▸ **EXERCISE AIM**: Can you continue the passage on mounting tendon anchorages for cast-in-place concrete from where it stops?

▸ **PASSAGE TO READ**:
=-=-=-=-=
Several anchorages have been previously employed in order to provide an anchorage construction which can be cast-in-place at a position interiorly of the end of the concrete member. One type of approach is common to and illustrated in US. Pat. Nos. 3,293,81 1 and 3,399,434.

Another approach has been to provide a tendon anchorage which is formed with screw threads or a bayonet-type socket in advance of, and preferably concentric with, the convergently tapered, wedge-receiving bore of the anchorage. A mounting member is then screwed into the front of the anchorage and extends therefrom to the form board.

While these prior systems have been found to have numerous advantages, certain problems have been encountered which could further be advantageously eliminated. Thus, some prior art systems are relatively timeconsuming to mount to the form board, while others interfere with the surface against which a tensioning ram or jack must sit during a tensioning of the tendon. Still others afford no protection to the convergently tapered, wedge-receiving bore from the ingress of concrete thereto during casting.

Accordingly, it is an object of the present invention to provide apparatus for mounting a tendon anchorage assembly to be cast-in-place in a concrete member which allows a rapid mounting of assembly to the form board without interfering with jacking or tensioning of the tendon and without interfering with convergent gripping of the tendon by the tendon gripping wedges.

It is another object of the present invention to provide an apparatus for the mounting of a tendon anchorage assembly to a form board for casting of said anchorage in a concrete member which may be economically incorporated into the anchorage assembly, is durable and able to withstand rough treatment under field conditions, and affords protection to the wedge-receiving bore of the anchorage.

Other features and advantages of the tendon anchorage assembly of the present invention will become apparent upon consideration of the drawing and the following description of the preferred embodiment.
=-=-=-=-=
▸ **RECORDED DATA**:

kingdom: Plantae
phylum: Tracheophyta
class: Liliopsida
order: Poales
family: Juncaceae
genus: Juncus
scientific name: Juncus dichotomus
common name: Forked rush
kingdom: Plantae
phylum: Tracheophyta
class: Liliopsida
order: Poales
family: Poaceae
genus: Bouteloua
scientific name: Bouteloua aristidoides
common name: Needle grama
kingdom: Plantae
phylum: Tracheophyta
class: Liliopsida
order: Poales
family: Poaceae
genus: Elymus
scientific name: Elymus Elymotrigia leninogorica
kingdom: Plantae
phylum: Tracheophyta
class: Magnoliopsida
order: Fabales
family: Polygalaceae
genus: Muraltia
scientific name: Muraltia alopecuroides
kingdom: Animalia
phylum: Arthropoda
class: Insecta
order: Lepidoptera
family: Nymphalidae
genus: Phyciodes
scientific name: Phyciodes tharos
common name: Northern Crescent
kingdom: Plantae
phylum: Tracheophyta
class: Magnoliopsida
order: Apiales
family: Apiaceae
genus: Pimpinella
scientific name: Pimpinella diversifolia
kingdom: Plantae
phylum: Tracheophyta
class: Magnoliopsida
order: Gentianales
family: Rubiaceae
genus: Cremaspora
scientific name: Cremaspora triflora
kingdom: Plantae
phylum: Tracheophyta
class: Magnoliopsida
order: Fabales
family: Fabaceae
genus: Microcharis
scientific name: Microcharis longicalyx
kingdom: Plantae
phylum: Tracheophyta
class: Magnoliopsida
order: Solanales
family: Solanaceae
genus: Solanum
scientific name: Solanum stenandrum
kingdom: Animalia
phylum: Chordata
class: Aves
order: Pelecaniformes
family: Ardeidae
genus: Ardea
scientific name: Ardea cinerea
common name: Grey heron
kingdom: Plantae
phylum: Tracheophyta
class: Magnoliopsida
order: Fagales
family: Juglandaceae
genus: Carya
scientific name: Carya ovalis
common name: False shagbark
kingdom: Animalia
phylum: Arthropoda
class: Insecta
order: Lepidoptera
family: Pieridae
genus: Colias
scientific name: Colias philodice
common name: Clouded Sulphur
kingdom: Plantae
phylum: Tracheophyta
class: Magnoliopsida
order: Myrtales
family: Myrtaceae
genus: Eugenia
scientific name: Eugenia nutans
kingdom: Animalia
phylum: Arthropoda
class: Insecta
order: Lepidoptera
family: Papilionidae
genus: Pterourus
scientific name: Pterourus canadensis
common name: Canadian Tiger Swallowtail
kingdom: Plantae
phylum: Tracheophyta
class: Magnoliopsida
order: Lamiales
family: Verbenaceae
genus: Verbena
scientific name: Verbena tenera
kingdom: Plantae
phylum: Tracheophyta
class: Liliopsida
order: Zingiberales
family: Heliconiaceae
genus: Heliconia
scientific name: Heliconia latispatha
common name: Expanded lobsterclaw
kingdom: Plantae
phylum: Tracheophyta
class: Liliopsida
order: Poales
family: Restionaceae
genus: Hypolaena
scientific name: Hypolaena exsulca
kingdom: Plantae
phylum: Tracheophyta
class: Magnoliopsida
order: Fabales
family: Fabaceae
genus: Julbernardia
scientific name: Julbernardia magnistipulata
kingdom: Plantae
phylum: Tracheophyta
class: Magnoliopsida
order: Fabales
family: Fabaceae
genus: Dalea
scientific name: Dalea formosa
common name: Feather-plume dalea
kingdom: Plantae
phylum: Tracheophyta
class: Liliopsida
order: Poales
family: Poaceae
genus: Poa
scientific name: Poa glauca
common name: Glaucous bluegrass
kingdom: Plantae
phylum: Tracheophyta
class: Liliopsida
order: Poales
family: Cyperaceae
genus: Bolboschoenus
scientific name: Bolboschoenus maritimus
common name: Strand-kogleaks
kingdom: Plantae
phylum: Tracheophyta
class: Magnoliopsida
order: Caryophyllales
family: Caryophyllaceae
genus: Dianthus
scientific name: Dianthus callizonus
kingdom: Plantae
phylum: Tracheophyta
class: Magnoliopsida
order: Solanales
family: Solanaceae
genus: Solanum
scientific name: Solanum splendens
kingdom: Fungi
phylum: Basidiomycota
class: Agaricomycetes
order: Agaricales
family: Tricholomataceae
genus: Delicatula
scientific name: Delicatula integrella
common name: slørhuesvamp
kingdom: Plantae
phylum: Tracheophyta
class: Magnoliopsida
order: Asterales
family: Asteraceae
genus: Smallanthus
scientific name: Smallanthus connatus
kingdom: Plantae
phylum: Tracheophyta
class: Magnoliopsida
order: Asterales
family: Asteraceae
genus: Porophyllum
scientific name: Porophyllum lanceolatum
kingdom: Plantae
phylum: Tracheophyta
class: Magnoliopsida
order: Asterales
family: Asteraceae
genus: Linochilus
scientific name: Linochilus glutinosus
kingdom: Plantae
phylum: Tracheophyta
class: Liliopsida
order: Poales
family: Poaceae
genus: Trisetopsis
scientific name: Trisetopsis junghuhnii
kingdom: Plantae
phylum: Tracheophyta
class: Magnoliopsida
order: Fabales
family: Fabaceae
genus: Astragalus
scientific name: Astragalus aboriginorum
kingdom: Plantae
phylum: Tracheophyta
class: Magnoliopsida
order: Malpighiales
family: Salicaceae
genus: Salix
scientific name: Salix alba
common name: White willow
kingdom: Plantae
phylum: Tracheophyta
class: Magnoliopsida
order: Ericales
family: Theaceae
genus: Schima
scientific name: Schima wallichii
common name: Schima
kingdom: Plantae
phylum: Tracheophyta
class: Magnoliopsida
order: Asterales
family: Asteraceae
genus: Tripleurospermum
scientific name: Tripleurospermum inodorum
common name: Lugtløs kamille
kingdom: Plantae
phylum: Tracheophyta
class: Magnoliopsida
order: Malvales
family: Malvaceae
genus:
=-=-=-=-=
▸ **FINAL ANSWER**:
SUMMARY OF THE INVENTION The tendon anchorage assembly of the present invention is comprised, briefly, of a form board, spacing means formed to space the anchorage from the form board, tendon anchorage means having an axially convergently tapered bore to provide wedge-supporting surfaces, anchorage securement means formed in said tapered bore for releasable securement of assembly mounting means thereto, and assembly mounting means passing through the form board and spacing means, and having an inner end formed for releasable securement to said anchorage securement means in said tapered bore and an outer end formed for releasable securement to the form board. The anchorage securement means is preferably formed as a tapered thread formed in the convergently tapered bore and the assembly mounting means formed as a tube having a tapered end with threads formed to mate with the tapered threads in the anchorage bore. Alternatively, a cylindrical recess may be cut into the convergently tapered bore in the anchorage and threaded for receipt of a cylindrical tubular member having a threaded end for mounting of the assembly to the form board.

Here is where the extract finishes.